うちのゲストハウスでは「畑で朝食」というのをやっていて
野菜を収穫してもらい、焚き火ダッチオーブンで季節の野菜ピザトーストを作っていただきますが
焚き火の煙が服についてしまうのが難点、安宿なのでご勘弁をという言い訳はさておき
こういうところを地道に改善できればいい体験になるのにと思いながらなかなかできておりませぬ。
単価を落とさないことは本当に大事。どうしても一番楽な質を落として単価を落とす方向に行ってしまうのですが、その方向にいくとジリ貧になっていきます。

基本は単価を維持か上げることだし、経費を極限まで切っていくよりもいいものを使って、いいものを作って単価と客数を増やしていくことが活路だと思っています。
手元の記録で確認できる限りではトリップアドバイザーが2011年に発表した「朝食のおいしい日本のホテル トップ20」でラビスタ函館ベイが1位になった時点ではすでに函館が朝食で注目される地域でした。

その前後から函館のホテルでは、他の地域に比べ高めの原価率をかけて(1.3-1.5倍程度)朝食の魅力を高めて集客を図っているのが特徴ともなっています。
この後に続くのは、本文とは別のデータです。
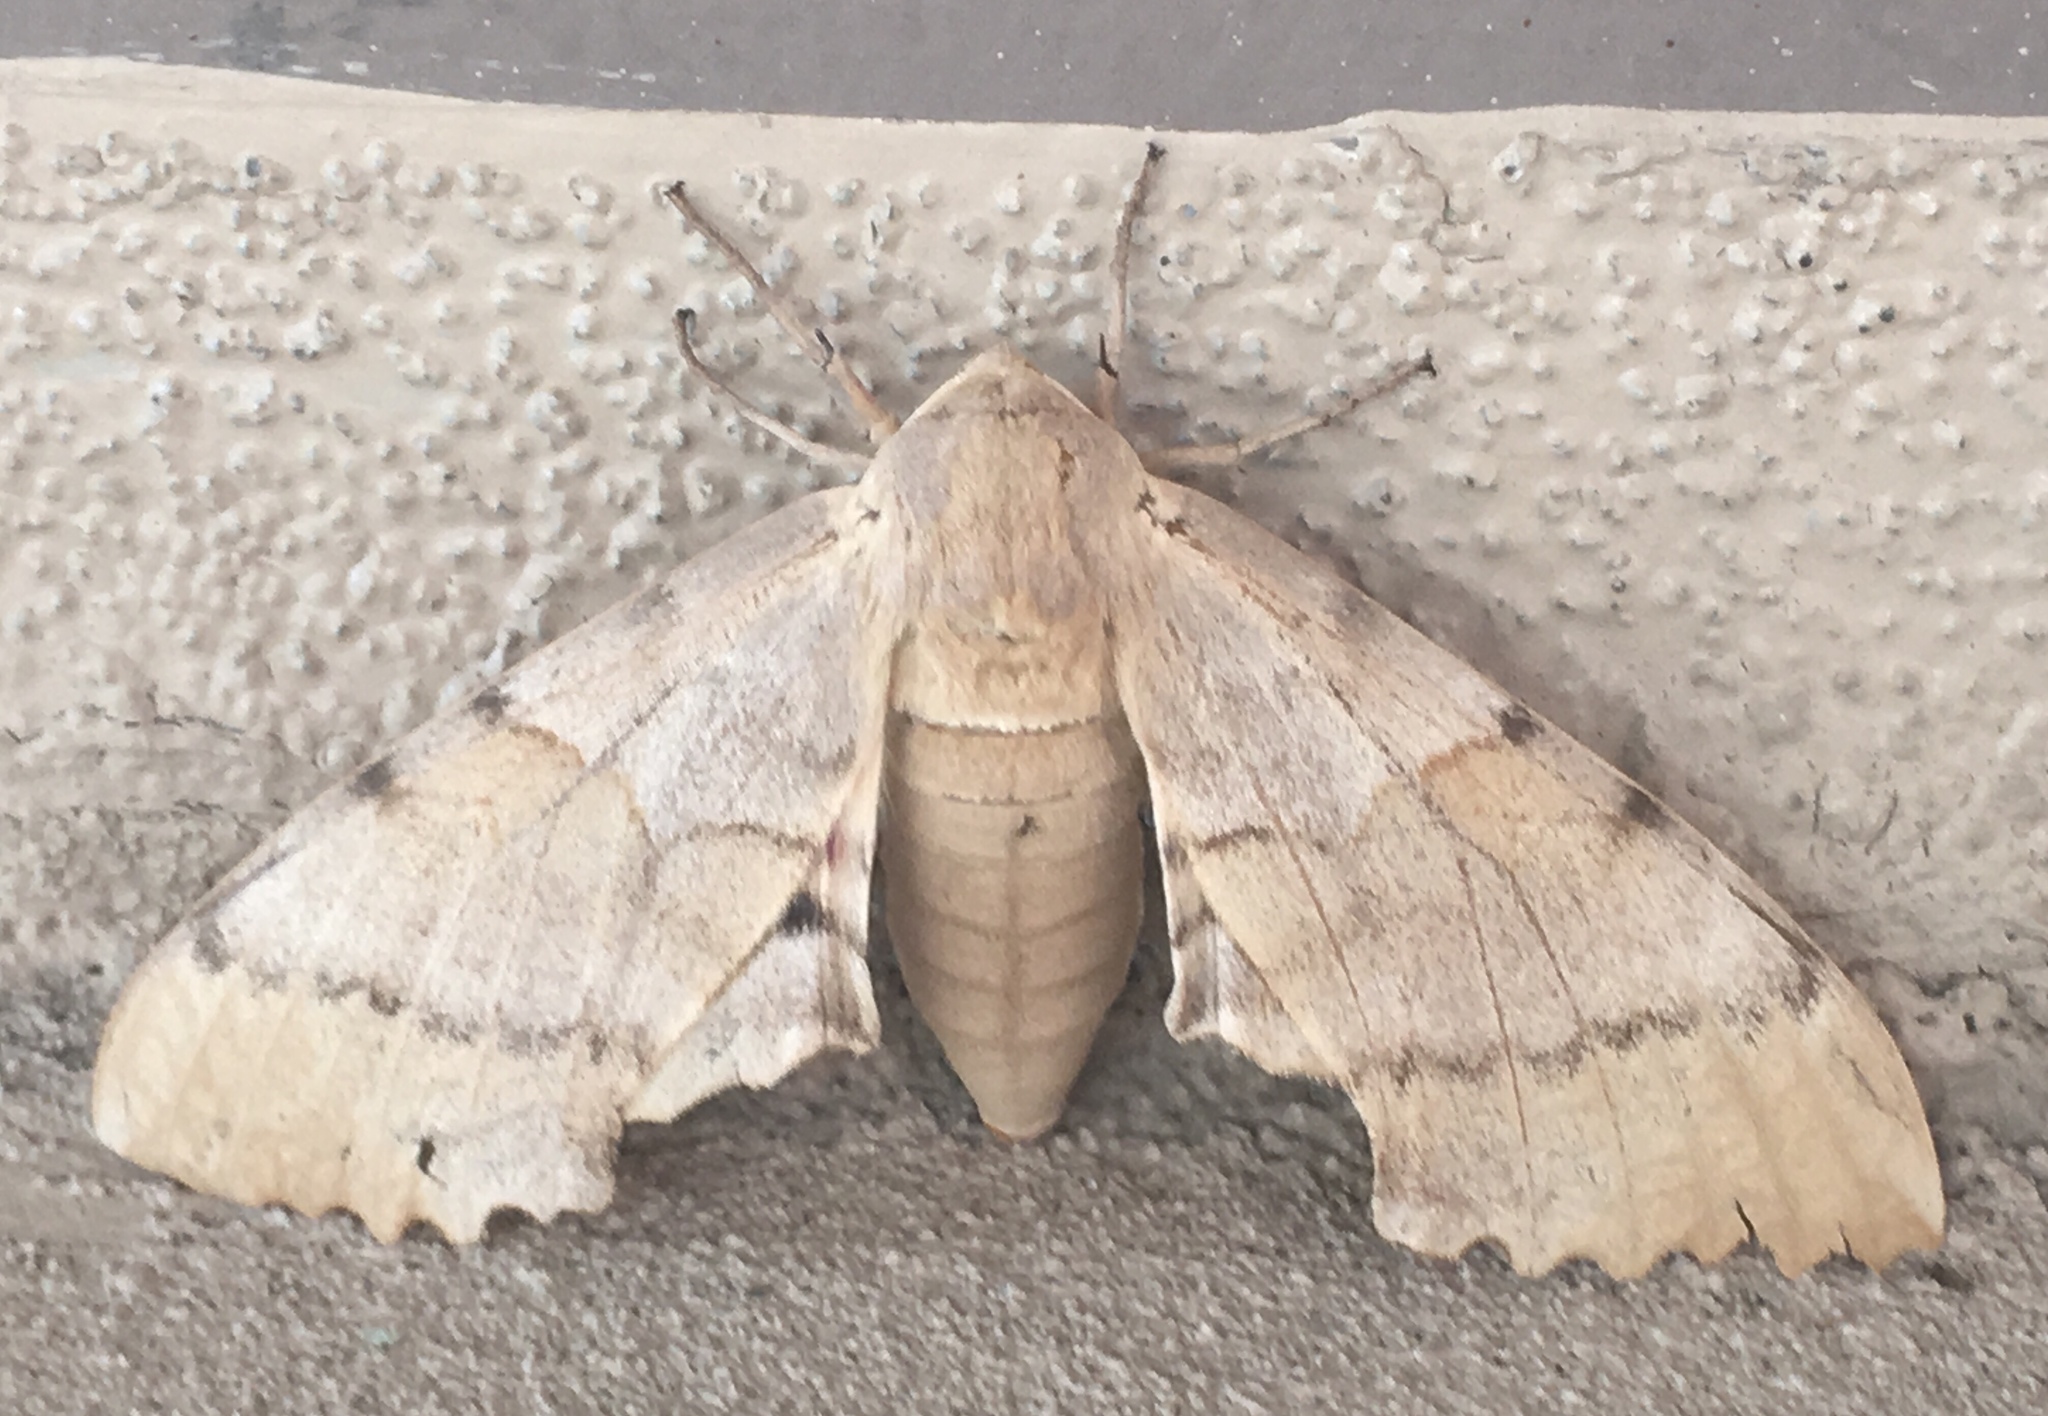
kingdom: Animalia
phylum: Arthropoda
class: Insecta
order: Lepidoptera
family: Sphingidae
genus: Pachysphinx
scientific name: Pachysphinx occidentalis
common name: Western poplar sphinx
ラビスタ函館ベイは同ランキングの2012年で1位、2013〜2017年でも2位、2018年に一度圏外(21位以下)となりますが、2019年に再び2位、2020年は3位となっています。
センチュリーマリーナは2020年のランキングに初めて8位でランクインしています。この年は函館国際ホテルも5位にランクイン。函館地区と同じ傾向の朝食を出す北海道のホテルも3ホテルランクインしています。

2013〜2020年まで連続7年間の1位は「ホテルピエナ神戸」で、函館のホテルとはまた違った朝食のメニュー構成となっています。函館のホテルが「海鮮丼」を中心とした「素材の良いもの」を高い原価率を元に提供しているのに対し、ピエナ神戸は「手間をかけた料理」を提供しているイメージです。
宿泊稼働に対する朝食喫食率。記事内にある平均客室単価を最大化するには客層別で予算帯や必要な品揃えは変わってきます。喫食率低いとロス金額も大きくなり無駄も多いですし。
「日本一の朝食」は気持ちの良いパワーワード。

朝から気持ちの良い景色を見ながら美味しいものを食べれる価値は、めちゃくちゃ高いと思います。
稼働率が下がろうとも単価を落とさず、ターゲット層を満足させる朝食を。これは本当に素晴らしい考え方。売り上げよりも「誰を満足させるか」という基本に立ち返った戦略で、結果が出ている好例。